To summarize, this is an interview with Barry Groves whom I know little about. I do know that he has a site called Second Opinions with some interesting information about the benefits of low-carb living.

While it wasn't the focus of the interview he did with Jimmy Moore, the thing I was most interested in that he talked about was fat. He spoke at some length about the different types of fat, but didn't spend a ton of time talking about the health effects of those fats, but the various sources and the whys of where different fats come from.

Essentially, he explained, the different types of fats come from different sources for environmental reasons. Fat typically is meant to be in a in a semi-solid flexible state at your body temperature. If you're warm-blooded, then you regulate your body temperature and probably keep it somewhere near 100 F. If you're cold-blooded or a plant, your heat is derived from your environment.

As Groves stated, plants that grow in tropical warm climates will tend to have higher amounts of saturated fats because saturated fats will be more solid than unsaturated fats at the higher temperatures of the tropics. This helps those plants keep their structure in warmer temperatures. Coconut and palm kernel are perfect examples of this.

If you're a cold water plant or a cold-blooded animal that lives in a cold climate, then you need to be made of more unsaturated fats. If you were cold all the time and made up of primarily saturated fats, then you would be rigid and couldn't move at all. Logically, cold water fish must have more unsaturated fats and they do!

Now imagine you're a warm-blooded animal. Oh wait, you are.
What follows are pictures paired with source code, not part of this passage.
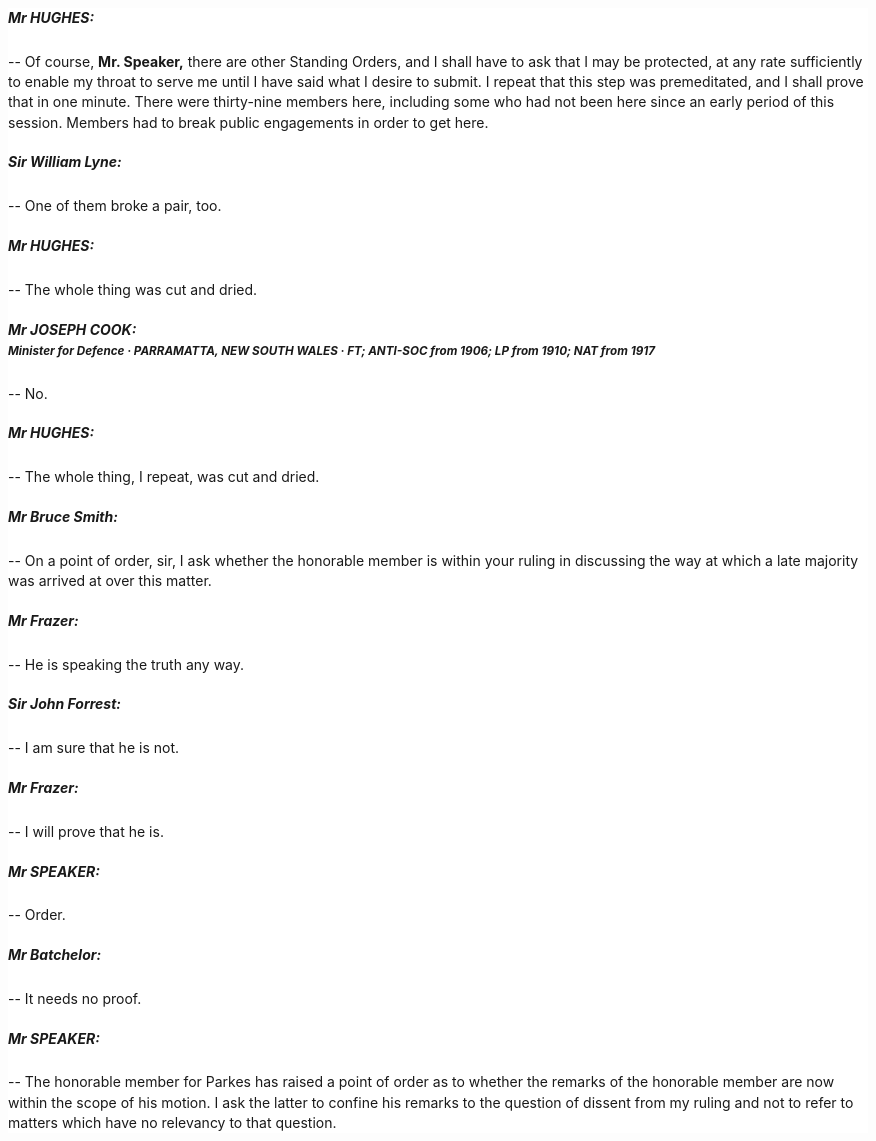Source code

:##### Mr HUGHES:

-- Of course,  **Mr. Speaker,**  there are other Standing Orders, and I shall have to ask that I may be protected, at any rate sufficiently to enable my throat to serve me until I have said what I desire to submit. I repeat that this step was premeditated, and I shall prove that in one minute. There were thirty-nine members here, including some who had not been here since an early period of this session. Members had to break public engagements in order to get here. 

##### Sir William Lyne:

--  One of them broke a pair, too. 

##### Mr HUGHES:

-- The whole thing was cut and dried. 

##### Mr JOSEPH COOK:<br><small class="text-muted">Minister for Defence &middot; PARRAMATTA, NEW SOUTH WALES &middot; FT; ANTI-SOC from 1906; LP from 1910; NAT from 1917</small>

--  No. 

##### Mr HUGHES:

-- The whole thing, I repeat, was cut and dried. 

##### Mr Bruce Smith:

--  On a point of order, sir, I ask whether the honorable member is within your ruling in discussing the way at which a late majority was arrived at over this matter. 

##### Mr Frazer:

--  He is speaking the truth any way. 

##### Sir John Forrest:

--  I am sure that he is not. 

##### Mr Frazer:

--  I will prove that he is. 

##### Mr SPEAKER:

-- Order. 

##### Mr Batchelor:

--  It needs no proof. 

##### Mr SPEAKER:

-- The honorable member for Parkes has raised a point of order as to whether the remarks of the honorable member are now within the scope of his motion. I ask the latter to confine his remarks to the question of dissent from my ruling and not to refer to matters which have no relevancy to that question.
You're body is constantly running at tropical temperatures. That means your body fat should be primarily saturated and it is.

Furthermore, we know that unsaturated fats go rancid and oxidize more easily at higher temperatures and that the more saturated a fat is the more stable it is. If you have an old bottle of vegetable oil, you might know the smell of rancid oil. If you've cooked with vegetable oil, then you've probably noticed that it burns easily when compared with animal fats like lard, chicken, or beef fat. The tendency to go rancid, burn, and oxidize is the reason someone invented trans fats. By specially treating vegetable oils, you can make them last longer, but you can't make them better for you.

Remember that oxidized fat can contribute to the formation of free radicals in your body. While these free radicals might sound like rebels fighting against big-government, they're not. These may be where cancer get started. They're the reason you need anti-oxidants or need to avoid things that cause oxidative damage.

So, if rancid, burned, or oxidized fat is bad (and it is), then you want to eat fats that will not rapidly oxidize or go rancid in the tropical climate of your body. Consequently, you want to get your fat from saturated and mono-unsaturated sources.

Some food, uh, fat for thought.

Cheers,
Alex

PS. Don't fear the fat! Especially when it's the right fat for your tropical temperature.

2 comments:

Anonymous said...

This is my first time reading your blog, and, wow, that's a great way to explain the hows and whys of the various types of fat. That connection never crossed my mind.

Alex said...

Leniza,

Thanks for the kind words.

I feel the same way as you. When I listened to Barry Groves and made some of the connections myself it was this huge revelation.

Understanding the nature of these fats and the whos and whys makes them a little less scary.